Auckland: city of sails cars

I often complain about Auckland’s car-centric culture and a couple of recent events have emphasised just how dire the situation here is. A friend of mine was cycling to her home a couple of weeks ago when she was struck by a car from behind. Apparently the driver did not give way but will not be charged the $150 fine because according to the attending officer, he did nothing wrong. How is failing to give way not doing something wrong? My friend is recovering well and was lucky not to have any fractures. She explained to the officer that she actively commutes everywhere and he responded by telling her that cycling in Auckland is dangerous and that she should get a car.

A couple of months ago a 12-year-old boy was riding his scooter home from school when a car turned a corner and hit him. The boy was physically unharmed apart from some bruising and a tire mark on his knee but he was quite shaken. A little while later the driver’s insurance company sent the boy’s mother a fine for $1569 for damage to the car. Apparently the child crossed the road at the wrong place and so it is his fault.

Someone who chooses to walk/cycle/scooter instead of making the trip by car does a great service not just to themselves but to society as a whole in the form of reduced congestion, reduced pollution and a reduction in the health care costs associated with a sedentary lifestyle. It is one thing to make little effort to encourage people to choose this form of transport over their car but another thing altogether to actively discourage it, which seems to be the case in Auckland.
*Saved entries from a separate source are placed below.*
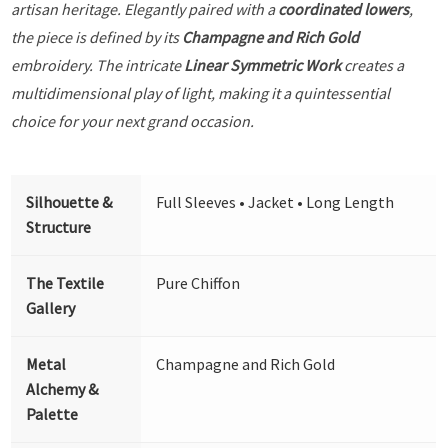
artisan heritage. Elegantly paired with a
coordinated lowers
,
the piece is defined by its
Champagne and Rich Gold
embroidery. The intricate
Linear Symmetric Work
creates a
multidimensional play of light, making it a quintessential
choice for your next grand occasion.
Silhouette &
Full Sleeves • Jacket • Long Length
Structure
The Textile
Pure Chiffon
Gallery
Metal
Champagne and Rich Gold
Alchemy &
Palette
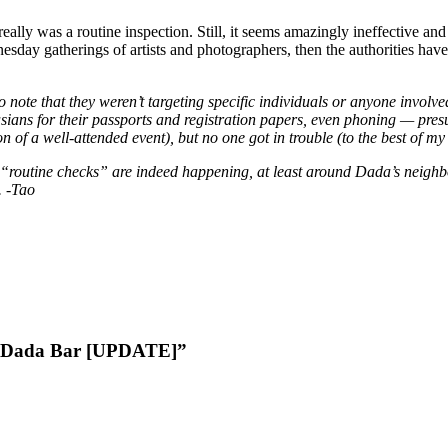
really was a routine inspection. Still, it seems amazingly ineffective an
Wednesday gatherings of artists and photographers, then the authorities 
o note that they weren’t targeting specific individuals or anyone involv
ians for their passports and registration papers, even phoning — presu
on of a well-attended event), but no one got in trouble (to the best of m
 “routine checks” are indeed happening, at least around Dada’s neighbo
. -Tao
at Dada Bar [UPDATE]”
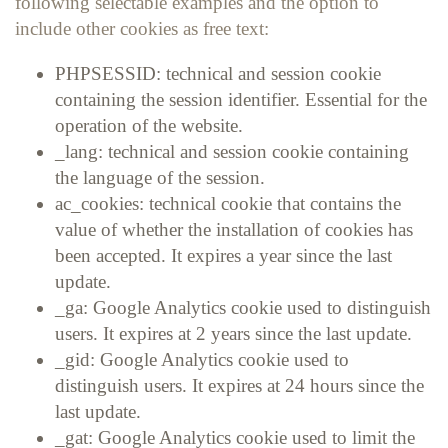
following selectable examples and the option to
include other cookies as free text:
PHPSESSID: technical and session cookie
containing the session identifier. Essential for the
operation of the website.
_lang: technical and session cookie containing
the language of the session.
ac_cookies: technical cookie that contains the
value of whether the installation of cookies has
been accepted. It expires a year since the last
update.
_ga: Google Analytics cookie used to distinguish
users. It expires at 2 years since the last update.
_gid: Google Analytics cookie used to
distinguish users. It expires at 24 hours since the
last update.
_gat: Google Analytics cookie used to limit the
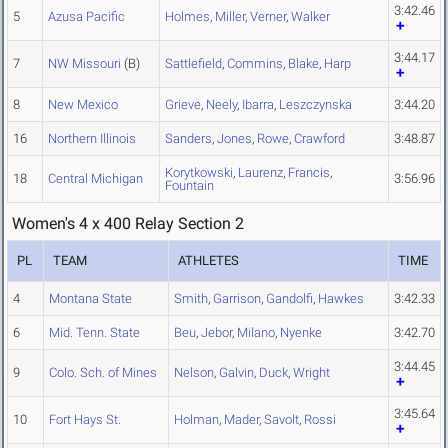
3:42.46
5
Azusa Pacific
Holmes
,
Miller
,
Verner
,
Walker
3:44.17
7
NW Missouri
(B)
Sattlefield
,
Commins
,
Blake
,
Harp
8
New Mexico
Grieve
,
Neely
,
Ibarra
,
Leszczynska
3:44.20
16
Northern Illinois
Sanders
,
Jones
,
Rowe
,
Crawford
3:48.87
Korytkowski
,
Laurenz
,
Francis
,
18
Central Michigan
3:56.96
Fountain
Women's 4 x 400 Relay Section 2
PL
TEAM
ATHLETES
TIME
4
Montana State
Smith
,
Garrison
,
Gandolfi
,
Hawkes
3:42.33
6
Mid. Tenn. State
Beu
,
Jebor
,
Milano
,
Nyenke
3:42.70
3:44.45
9
Colo. Sch. of Mines
Nelson
,
Galvin
,
Duck
,
Wright
3:45.64
10
Fort Hays St.
Holman
,
Mader
,
Savolt
,
Rossi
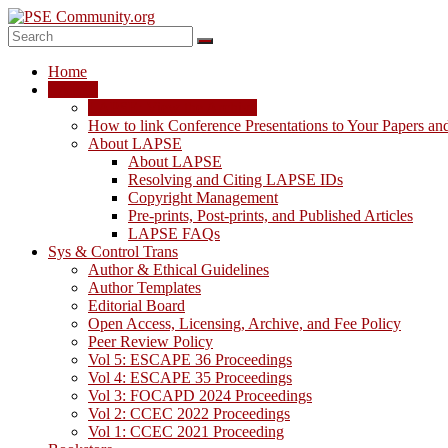
Skip
to
content
PSE
Home
Community.org
LAPSE
LAPSE: View the Archive
The
How to link Conference Presentations to Your Papers an
World
About LAPSE
Community
About LAPSE
for
Resolving and Citing LAPSE IDs
Chemical
Copyright Management
Process
Pre-prints, Post-prints, and Published Articles
Systems
LAPSE FAQs
Engineering
Sys & Control Trans
Education
Author & Ethical Guidelines
and
Author Templates
Research
Editorial Board
Open Access, Licensing, Archive, and Fee Policy
Peer Review Policy
Vol 5: ESCAPE 36 Proceedings
Vol 4: ESCAPE 35 Proceedings
Vol 3: FOCAPD 2024 Proceedings
Vol 2: CCEC 2022 Proceedings
Vol 1: CCEC 2021 Proceeding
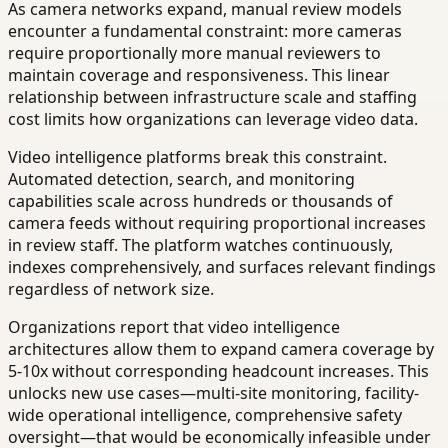
As camera networks expand, manual review models
encounter a fundamental constraint: more cameras
require proportionally more manual reviewers to
maintain coverage and responsiveness. This linear
relationship between infrastructure scale and staffing
cost limits how organizations can leverage video data.
Video intelligence platforms break this constraint.
Automated detection, search, and monitoring
capabilities scale across hundreds or thousands of
camera feeds without requiring proportional increases
in review staff. The platform watches continuously,
indexes comprehensively, and surfaces relevant findings
regardless of network size.
Organizations report that video intelligence
architectures allow them to expand camera coverage by
5-10x without corresponding headcount increases. This
unlocks new use cases—multi-site monitoring, facility-
wide operational intelligence, comprehensive safety
oversight—that would be economically infeasible under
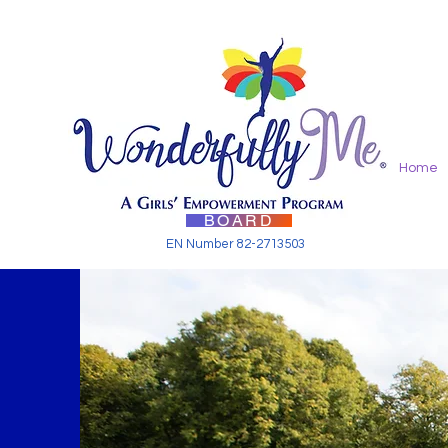
Home
BOARD
EN Number 82-2713503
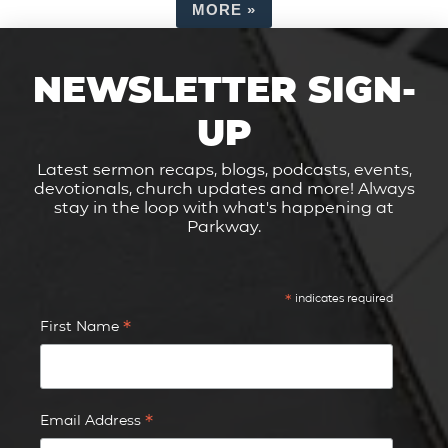
MORE
»
NEWSLETTER SIGN-
UP
Latest sermon recaps, blogs, podcasts, events,
devotionals, church updates and more! Always
stay in the loop with what's happening at
Parkway.
*
indicates required
*
First Name
*
Email Address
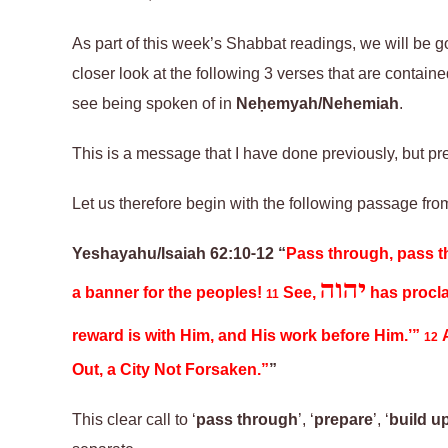
As part of this week’s Shabbat readings, we will be 
closer look at the following 3 verses
that are
contained
see being spoken of in
Neḥemyah/Nehemiah
.
This is
a
message
that
I have done previously, but p
Let us therefore begin with the following passage fr
Yeshayahu/Isaiah 62:10-12 “
Pass through, pass t
יהוה
a banner for the peoples!
See,
has procla
11
reward is with Him, and His work before Him.’”
A
12
Out, a City Not Forsaken.”
”
This clear call to ‘
pass through
’, ‘
prepare
’, ‘
build u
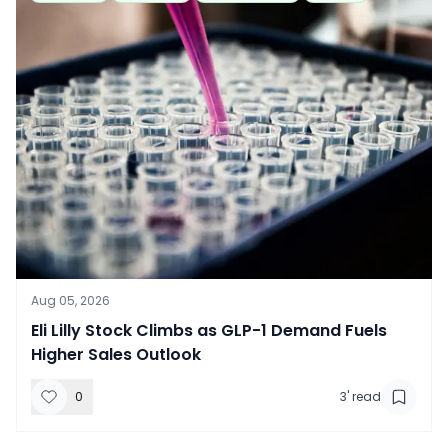
Aug 05, 2026
​Eli Lilly Stock Climbs as GLP-1 Demand Fuels
Higher Sales Outlook
0
3
' read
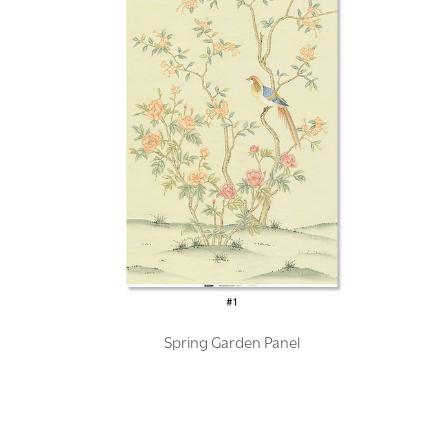
Spring Garden Panel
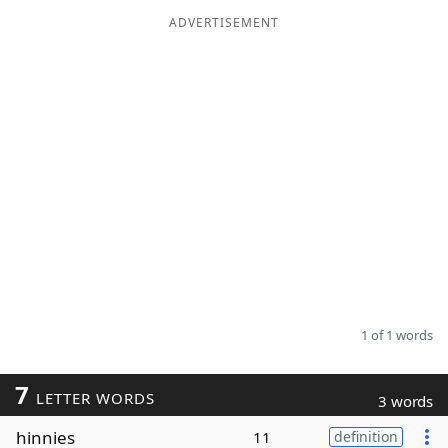
ADVERTISEMENT
Word List
Maker
Blog
Our Brands
1 of 1 words
7
LETTER WORDS
3 words
hinnies
11
definition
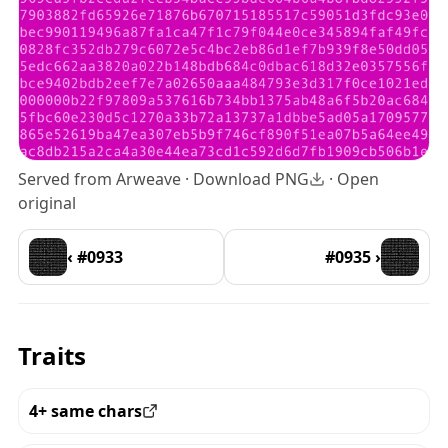
Served from Arweave ·
Download PNG
·
Open
original
‹ #0933
#0935 ›
Traits
4+ same chars
View all the pieces with this trait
  1. NZ and Australia are at a disadvantage regarding the development of cycling as a preferred transport alternative. It will take generations of commuters in this hemisphere to determine co existence of motor and peddle powered commuters. Europe and Asia have had decades of such education and experience. Both sides, of what seems to be a dichotomy, have far to “travel” (pardon the pun), before respect, acceptance, accommodation and environmental considerations, lead to a new system of commutation. Conflict of force and nature must be addressed… mechanical power against the natural dynamic of physical power. Car drivers believe they have a “right” to the asphalt without consideration of their role in the overall dysfunction of urban transportation and its impact on the environment.
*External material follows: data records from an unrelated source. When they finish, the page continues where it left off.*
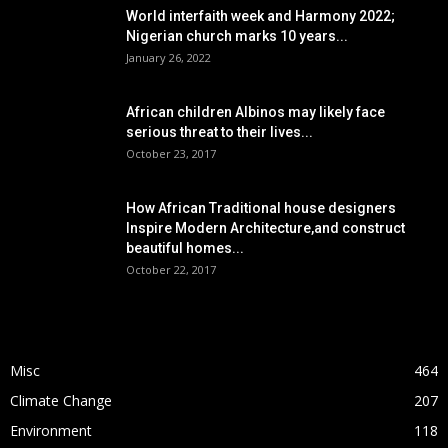
World interfaith week and Harmony 2022;
Nigerian church marks 10 years...
January 26, 2022
African children Albinos may likely face
serious threat to their lives...
October 23, 2017
How African Traditional house designers
Inspire Modern Architecture,and construct
beautiful homes...
October 22, 2017
POPULAR CATEGORY
Misc
464
Climate Change
207
Environment
118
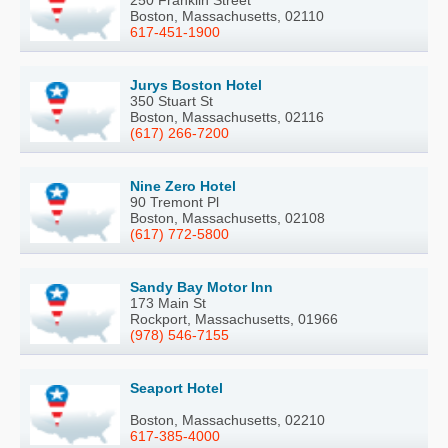
250 Franklin Street
Boston, Massachusetts, 02110
617-451-1900
Jurys Boston Hotel
350 Stuart St
Boston, Massachusetts, 02116
(617) 266-7200
Nine Zero Hotel
90 Tremont Pl
Boston, Massachusetts, 02108
(617) 772-5800
Sandy Bay Motor Inn
173 Main St
Rockport, Massachusetts, 01966
(978) 546-7155
Seaport Hotel
Boston, Massachusetts, 02210
617-385-4000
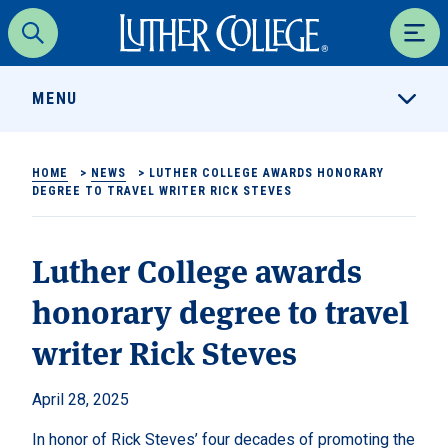
Luther College
Search
Men
MENU
HOME
>
NEWS
>
LUTHER COLLEGE AWARDS HONORARY
DEGREE TO TRAVEL WRITER RICK STEVES
Luther College awards
honorary degree to travel
writer Rick Steves
April 28, 2025
In honor of Rick Steves’ four decades of promoting the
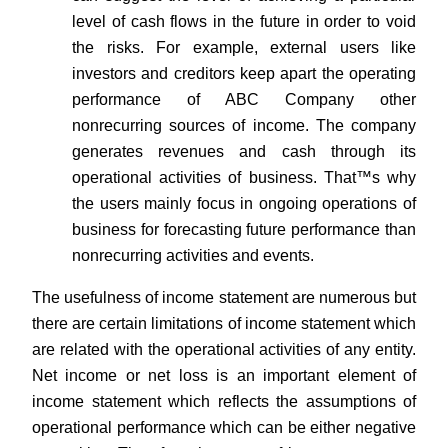
level of cash flows in the future in order to void
the risks. For example, external users like
investors and creditors keep apart the operating
performance of ABC Company other
nonrecurring sources of income. The company
generates revenues and cash through its
operational activities of business. That™s why
the users mainly focus in ongoing operations of
business for forecasting future performance than
nonrecurring activities and events.
The usefulness of income statement are numerous but
there are certain limitations of income statement which
are related with the operational activities of any entity.
Net income or net loss is an important element of
income statement which reflects the assumptions of
operational performance which can be either negative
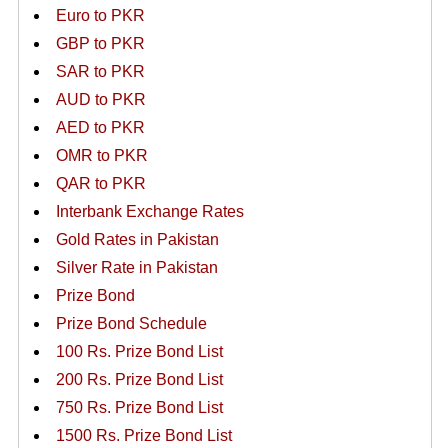
Euro to PKR
GBP to PKR
SAR to PKR
AUD to PKR
AED to PKR
OMR to PKR
QAR to PKR
Interbank Exchange Rates
Gold Rates in Pakistan
Silver Rate in Pakistan
Prize Bond
Prize Bond Schedule
100 Rs. Prize Bond List
200 Rs. Prize Bond List
750 Rs. Prize Bond List
1500 Rs. Prize Bond List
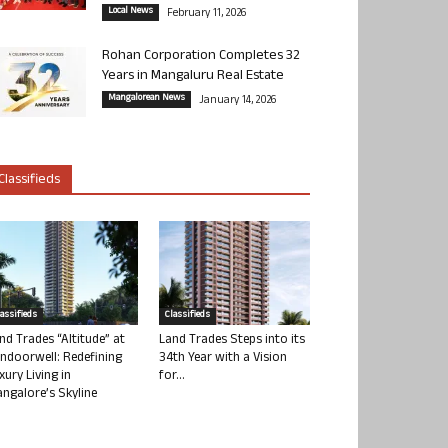
Local News
February 11, 2026
Rohan Corporation Completes 32
Years in Mangaluru Real Estate
Mangalorean News
January 14, 2026
Classifieds
lassifieds
Classifieds
nd Trades “Altitude” at
Land Trades Steps into its
ndoorwell: Redefining
34th Year with a Vision
xury Living in
for...
ngalore’s Skyline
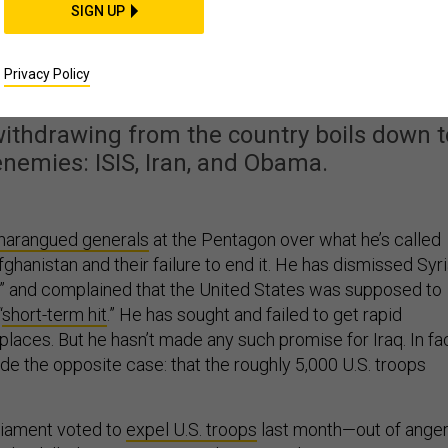
SIGN UP
 War Zone Trump Doesn’
t to Leave
Privacy Policy
withdrawing from the country boils down t
enemies: ISIS, Iran, and Obama.
harangued generals
at the Pentagon over what he’s called
Afghanistan and their failure to end it. He has dismissed Syr
,” and complained that the United States was supposed to
“
short-term hit
.” He has sought and failed to get rapid
places. But he hasn’t made any such promise for Iraq. In fac
de the opposite case: that the roughly 5,000 U.S. troops
liament voted to
expel U.S. troops
last month—out of ange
    On a nostalgic note… my dad used to ride to and from his place of work daily, then on weekends, cycle 10+ miles to watch his football team play on a Saturday afternoon after work and home again, followed by church attendances and back home on a Sunday. He never thought twice about it… fit, healthy and engaged in his community.

  2. Hi Rachel, whilst I agree that there is a tension between motorists and cyclists that often ends up with Injured cyclists, from my experience in so many cities of the world, the problem in Auckland, and it is a problem, is comparatively low. They are talking about education programs in Australia to try and improve the situation as there is an increasing number of cyclists on the road, and increasing number of accidents.
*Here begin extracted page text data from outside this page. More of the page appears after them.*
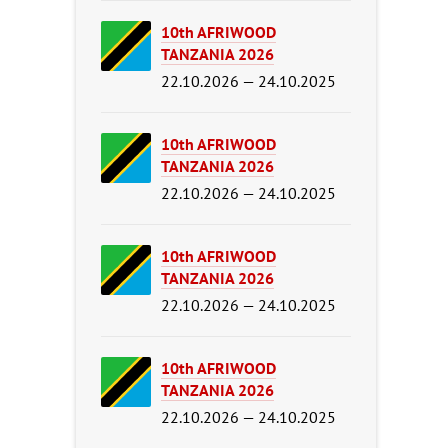
10th AFRIWOOD
TANZANIA 2026
22.10.2026 — 24.10.2025
10th AFRIWOOD
TANZANIA 2026
22.10.2026 — 24.10.2025
10th AFRIWOOD
TANZANIA 2026
22.10.2026 — 24.10.2025
10th AFRIWOOD
TANZANIA 2026
22.10.2026 — 24.10.2025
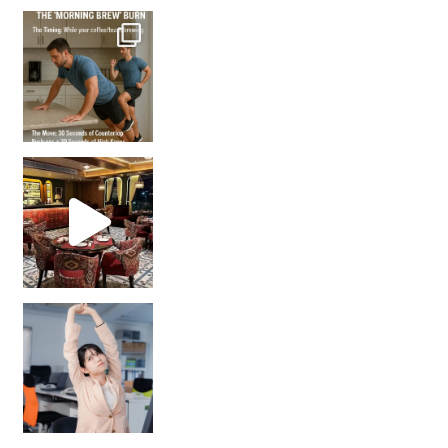
How many times have we skipped a workout because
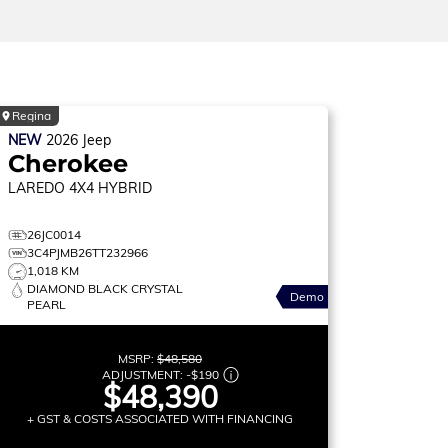
Regina
NEW
2026
Jeep
Cherokee
LAREDO
4X4 HYBRID
26JC0014
3C4PJMB26TT232966
1,018 KM
DIAMOND BLACK CRYSTAL
Demo
PEARL
MSRP:
$48,580
ADJUSTMENT:
-
$190
$48,390
+ GST & COSTS ASSOCIATED WITH FINANCING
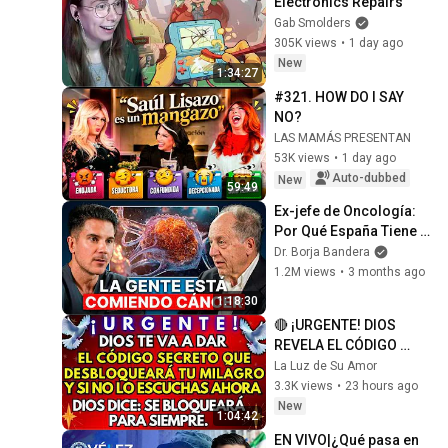
Electronics Repairs
Gab Smolders
305K views
•
1 day ago
New
1:34:27
#321. HOW DO I SAY 
NO?
LAS MAMÁS PRESENTAN
53K views
•
1 day ago
Auto-dubbed
New
59:49
Ex-jefe de Oncología: 
Por Qué España Tiene 
Tantos Casos de 
Dr. Borja Bandera
Cáncer (la respuesta, en 
1.2M views
•
3 months ago
tu plato)
1:18:30
🔴 ¡URGENTE! DIOS 
REVELA EL CÓDIGO 
SECRETO QUE 
La Luz de Su Amor
DESBLOQUEARÁ TU 
3.3K views
•
23 hours ago
MILAGRO
New
1:04:42
EN VIVO|¿Qué pasa en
    1. From what I’ve seen, Brisbane, with its new network of cycleways, is miles ahead of Auckland. The problem is easily addressed in my view: build infrastructure for bikes and people will cycle and they will cycle safely. Cars and bikes shouldn’t have to share the road.

  3. I used to cycle to school everyday in London. It was some decades ago now, but the traffic was still pretty busy

    I think the problem is idiot drivers.

    1. Great article thanks. I can’t believe QLD rejected the one metre rule. How crazy is that? It makes me so cross. People like my friend, who want to save money and get some exercise at the same time are effectively being told they can’t by our society. Do we really want everyone sitting in cars, getting fat, fouling the air and creating traffic problems?